The ledges of the valley of our illustration are of sandstone. Looking closely at the rock we see that it is composed of myriads of grains of sand cemented together. These grains have been worn and rounded. They are sorted also, those of each layer being about of a size. By some means they have been brought hither from some more ancient source. Surely these grains have had a history before they here found a resting place,--a history which we are to learn to read.

The successive layers of the rock suggest that they were built one after another from the bottom upward. We may be as sure that each layer was formed before those above it as that the bottom courses of stone in a wall were laid before the courses which rest upon them.

We have no reason to believe that the lowest layers which we see here were the earliest ever formed. Indeed, some deep boring in the vicinity may prove that the ledges rest upon other layers of rock which extend downward for many hundreds of feet below the valley floor. Nor may we conclude that the highest layers here were the latest ever laid; for elsewhere we may find still later layers lying upon them.

A short search may find in the rock relics of animals, such as the imprints of shells, which lived when it was deposited; and as these are of kinds whose nearest living relatives now have their home in the sea, we infer that it was on the flat sea floor that the sandstone was laid. Its present position hundreds of feet above sea level proves that it has since emerged to form part of the land; while the flatness of the beds shows that the movement was so uniform and gentle as not to break or strongly bend them from their original attitude.

The surface of some of these layers is ripple-marked. Hence the sand must once have been as loose as that of shallow sea bottoms and sea beaches to-day, which is thrown into similar ripples by movements of the water. In some way the grains have since become cemented into firm rock.

Note that the layers on one side of the valley agree with those on the other, each matching the one opposite at the same level. Once they were continuous across the valley. Where the valley now is was once a continuous upland built of horizontal layers; the layers now show their edges, or OUTCROP, on the valley sides because they have been cut by the valley trench.

The rock of the ledges is crumbling away. At the foot of each step of rock lie fragments which have fallen. Thus the valley is slowly widening. It has been narrower in the past; it will be wider in the future.

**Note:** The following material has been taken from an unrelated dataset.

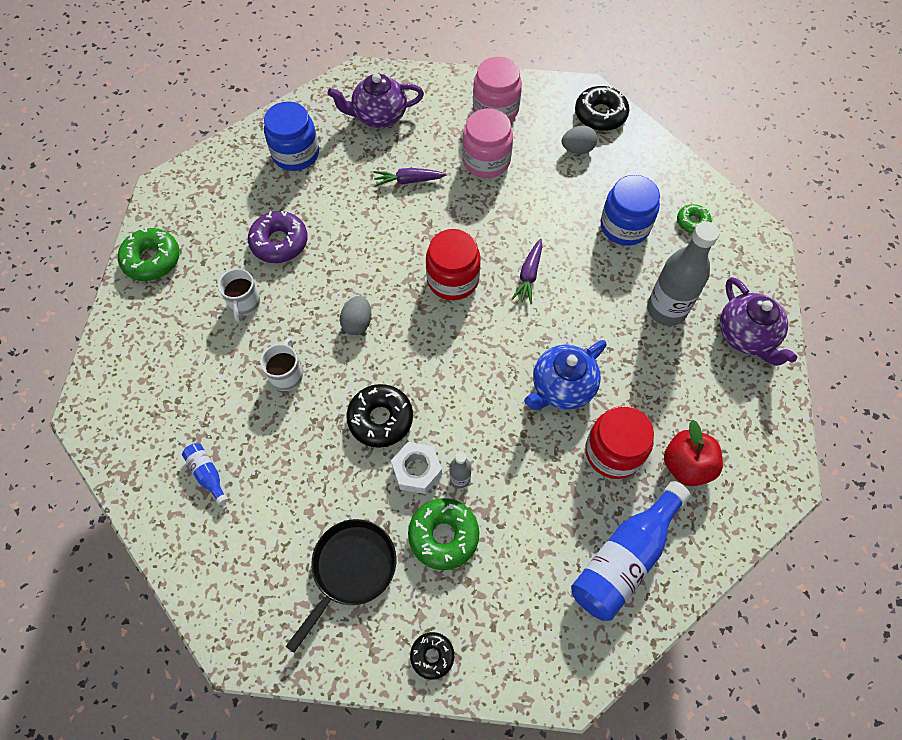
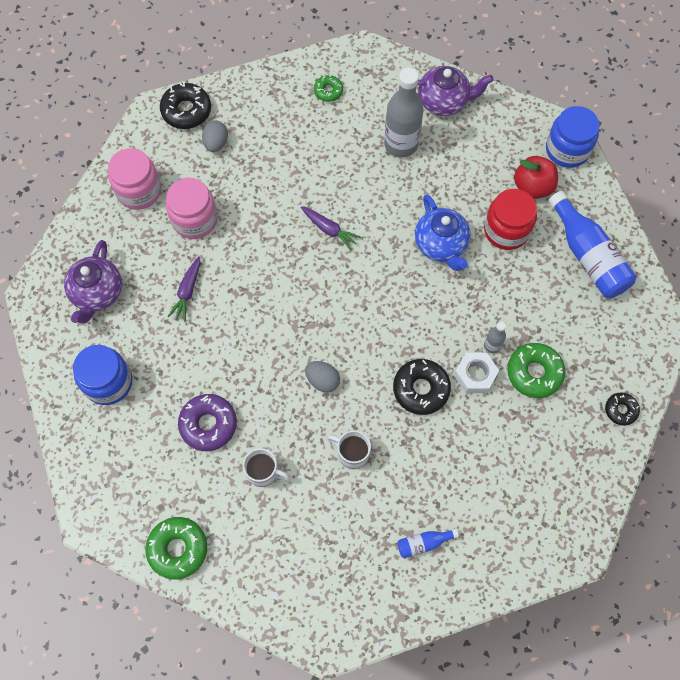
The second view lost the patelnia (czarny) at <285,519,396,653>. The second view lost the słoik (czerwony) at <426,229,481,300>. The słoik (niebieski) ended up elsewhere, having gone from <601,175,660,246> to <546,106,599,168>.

Through the valley runs a stream. The waters of rains which have fallen on the upper parts of the stream's basin are now on their way to the river and the sea. Rock fragments and grains of sand creeping down the valley slopes come within reach of the stream and are washed along by the running water. Here and there they lodge for a time in banks of sand and gravel, but sooner or later they are taken up again and carried on. The grains of sand which were brought from some ancient source to form these rocks are on their way to some new goal. As they are washed along the rocky bed of the stream they slowly rasp and wear it deeper. The valley will be deeper in the future; it has been less deep in the past.

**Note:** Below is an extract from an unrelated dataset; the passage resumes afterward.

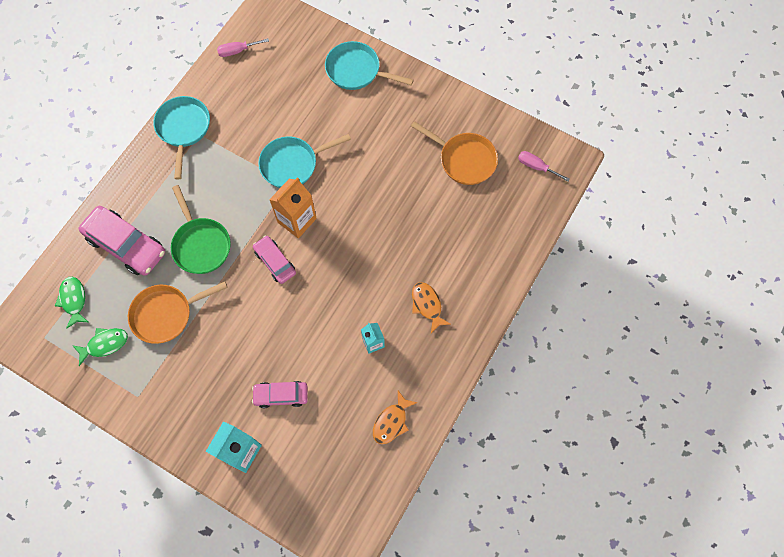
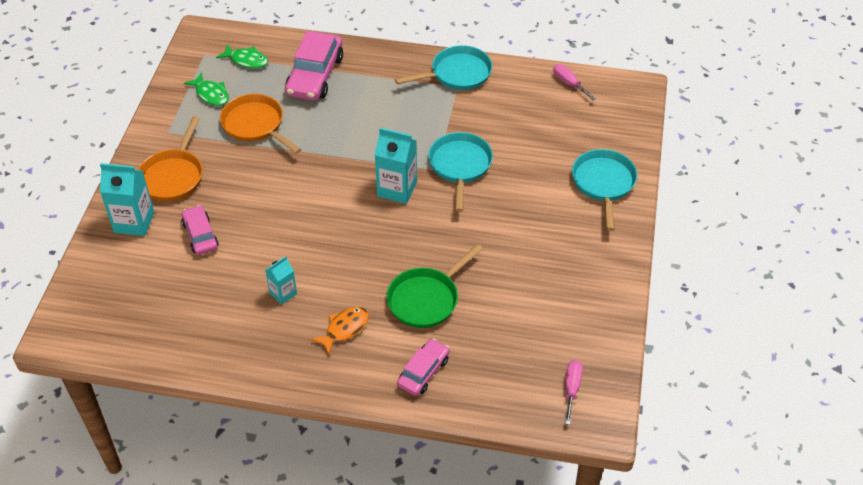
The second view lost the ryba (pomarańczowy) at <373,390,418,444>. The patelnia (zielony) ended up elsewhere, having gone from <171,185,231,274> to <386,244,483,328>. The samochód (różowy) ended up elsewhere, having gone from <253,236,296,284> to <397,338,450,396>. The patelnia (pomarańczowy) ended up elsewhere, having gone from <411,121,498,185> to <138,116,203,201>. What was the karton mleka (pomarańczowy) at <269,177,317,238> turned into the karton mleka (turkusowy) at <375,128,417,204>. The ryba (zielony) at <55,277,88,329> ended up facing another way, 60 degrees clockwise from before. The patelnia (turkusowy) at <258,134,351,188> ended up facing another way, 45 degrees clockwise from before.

In this little valley we see slow changes now in progress. We find also in the composition, the structure, and the attitude of the rocks, and the land forms to which they have been sculptured, the record of a long succession of past changes involving the origin of sand grains and their gathering and deposit upon the bottom of some ancient sea, the cementation of their layers into solid rock, the uplift of the rocks to form a land surface, and, last of all, the carving of a valley in the upland. Everywhere, in the fields, along the river, among the mountains, by the seashore, and in the desert, we may discover slow changes now in progress and the record of similar changes in the past. Everywhere we may catch glimpses of a process of gradual change, which stretches backward into the past and forward into the future, by which the forms and structures of the face of the earth are continually built and continually destroyed. The science which deals with this long process is geology. Geology treats of the natural changes now taking place upon the earth and within it, the agencies which produce them, and the land forms and rock structures which result. It studies the changes of the present in order to be able to read the history of the earth's changes in the past.

The various agencies which have fashioned the face of the earth may. be divided into two general classes. In Part I we shall consider those which work upon the earth from without, such as the weather, running water, glaciers, the wind, and the sea. In Part II we shall treat of those agencies whose sources are within the earth, and among whose manifestations are volcanoes and earthquakes and the various movements of the earth's crust. As we study each agency we shall notice not only how it does its work, but also the records which it leaves in the rock structures and the land forms which it produces. With this preparation we shall be able in Part III to read in the records of the rocks the history of our planet and the successive forms of life which have dwelt upon it.